Os anos 1980 eram definitivamente tortos. Novos jovens ascendiam ao posto de procurados e perigosos. Na caça a um assaltante e comparsas, instala-se uma crise na cidade em 1983. A Polícia Civil e a Brigada Militar organizaram a Operação Varredura. Moradias foram revistadas no bairro São Vicente sem mandado judicial e mais de 60 pessoas foram levadas para a cadeia por motivos variados. Entre os detidos, homens e mulheres sem passagens pela polícia ou relação com os bandidos procurados.
Iniciava uma mudança nos paradigmas de combate ao crime. Antigamente, a polícia prendia para só depois apresentar os motivos da prisão e elaborar as provas. Por conta de abusos como esse, as relações mudaram. Na abertura política do governo militar, as críticas eram mais abertas. As ações de repressão e investigação à moda antiga perderam a força. Nasciam ali uma aversão equivocada pelo trabalho das comissões de Direitos Humanos e questionamentos do trabalho de juízes criminalistas. Políticos da direita e da esquerda se acusavam mutuamente.
— Quando começaram as organizações a se preocupar com o comportamento dos órgãos de segurança em relação ao combate o crime, surgiu uma proteção maior do Estado e se perdeu um pouco a possibilidade de se provar um crime. Então, o criminoso começou a se agigantar.
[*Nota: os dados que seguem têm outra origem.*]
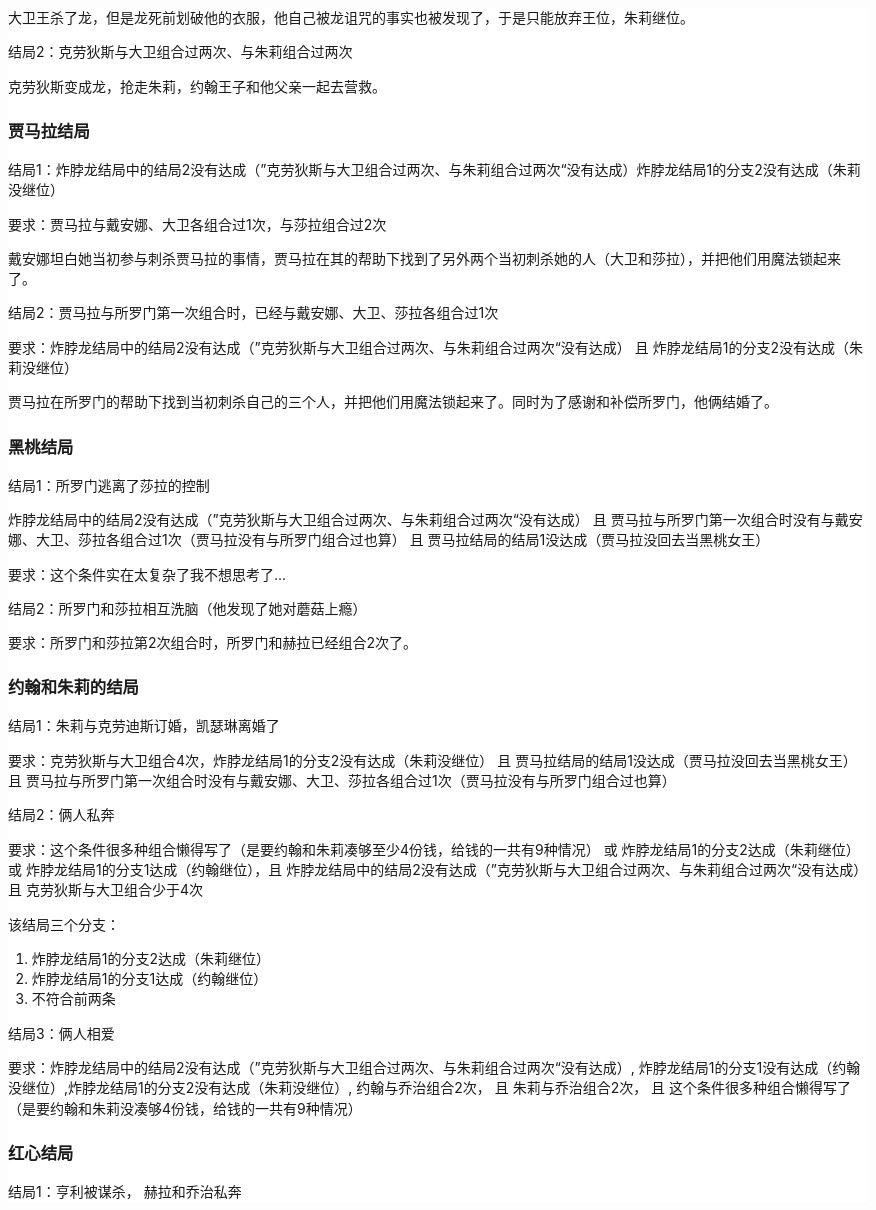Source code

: 大卫王杀了龙，但是龙死前划破他的衣服，他自己被龙诅咒的事实也被发现了，于是只能放弃王位，朱莉继位。

结局2：克劳狄斯与大卫组合过两次、与朱莉组合过两次

克劳狄斯变成龙，抢走朱莉，约翰王子和他父亲一起去营救。

### 贾马拉结局

结局1：炸脖龙结局中的结局2没有达成（”克劳狄斯与大卫组合过两次、与朱莉组合过两次“没有达成）炸脖龙结局1的分支2没有达成（朱莉没继位）

要求：贾马拉与戴安娜、大卫各组合过1次，与莎拉组合过2次

戴安娜坦白她当初参与刺杀贾马拉的事情，贾马拉在其的帮助下找到了另外两个当初刺杀她的人（大卫和莎拉），并把他们用魔法锁起来了。

结局2：贾马拉与所罗门第一次组合时，已经与戴安娜、大卫、莎拉各组合过1次

要求：炸脖龙结局中的结局2没有达成（”克劳狄斯与大卫组合过两次、与朱莉组合过两次“没有达成） 且 炸脖龙结局1的分支2没有达成（朱莉没继位）

贾马拉在所罗门的帮助下找到当初刺杀自己的三个人，并把他们用魔法锁起来了。同时为了感谢和补偿所罗门，他俩结婚了。

### 黑桃结局

结局1：所罗门逃离了莎拉的控制

炸脖龙结局中的结局2没有达成（”克劳狄斯与大卫组合过两次、与朱莉组合过两次“没有达成） 且 贾马拉与所罗门第一次组合时没有与戴安娜、大卫、莎拉各组合过1次（贾马拉没有与所罗门组合过也算） 且 贾马拉结局的结局1没达成（贾马拉没回去当黑桃女王）

要求：这个条件实在太复杂了我不想思考了...

结局2：所罗门和莎拉相互洗脑（他发现了她对蘑菇上瘾）

要求：所罗门和莎拉第2次组合时，所罗门和赫拉已经组合2次了。

### 约翰和朱莉的结局

结局1：朱莉与克劳迪斯订婚，凯瑟琳离婚了

要求：克劳狄斯与大卫组合4次，炸脖龙结局1的分支2没有达成（朱莉没继位） 且 贾马拉结局的结局1没达成（贾马拉没回去当黑桃女王） 且 贾马拉与所罗门第一次组合时没有与戴安娜、大卫、莎拉各组合过1次（贾马拉没有与所罗门组合过也算）

结局2：俩人私奔

要求：这个条件很多种组合懒得写了（是要约翰和朱莉凑够至少4份钱，给钱的一共有9种情况） 或 炸脖龙结局1的分支2达成（朱莉继位） 或 炸脖龙结局1的分支1达成（约翰继位），且 炸脖龙结局中的结局2没有达成（”克劳狄斯与大卫组合过两次、与朱莉组合过两次“没有达成） 且 克劳狄斯与大卫组合少于4次

该结局三个分支：

1. 炸脖龙结局1的分支2达成（朱莉继位）
2. 炸脖龙结局1的分支1达成（约翰继位）
3. 不符合前两条

结局3：俩人相爱

要求：炸脖龙结局中的结局2没有达成（”克劳狄斯与大卫组合过两次、与朱莉组合过两次“没有达成）, 炸脖龙结局1的分支1没有达成（约翰没继位）,炸脖龙结局1的分支2没有达成（朱莉没继位）, 约翰与乔治组合2次， 且 朱莉与乔治组合2次， 且 这个条件很多种组合懒得写了（是要约翰和朱莉没凑够4份钱，给钱的一共有9种情况）

### 红心结局

结局1：亨利被谋杀， 赫拉和乔治私奔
Havia truculência policial, os mandados não existiam e a polícia entrava na casa para prender e apreender de tudo. Eram outros tempos, era assim que trabalhávamos para obter as provas e funcionava. Mas foi preciso colocar os pés no freio. Daí o marginal percebeu que poderia usar isso a seu favor e essa evolução a polícia não teve recursos para acompanhar. Só houve uma maneira de recompor a investigação com a Constituição de 1988, que instituiu a prisão temporária — pondera.
— O que matou a polícia foi o mandado de busca e apreensão. A polícia virou touro capado. Antes fazíamos diligência com mandado de busca em branco, mas tu não ia entrar na casa de qualquer um — complementa Gilberto Corá.
Enquanto a sociedade brigava, os bandidos cresciam nas brechas. Em 1986, o ano do Plano Cruzado, das prateleiras vazias e dos fiscais do Sarney, um novo recorde histórico: 81 assassinatos, cinco latrocínios e 431 armas apreendidas. Os anos 1980 eram loucos e prepararam a colheita da próxima década, com o tráfico de drogas e as facções. Em outra ponta, o comportamento nas ruas seria igualmente temeroso com o surgimento do crack e dos conflitos envolvendo as chamadas gangues de adolescentes. O problema é que ninguém havia percebido isso.
— Acho que houve um erro de governos, um erro de não avaliar, de não perceber o que estava acontecendo, de não ver a perda do controle — lamenta o historiador Manoelito Savaris.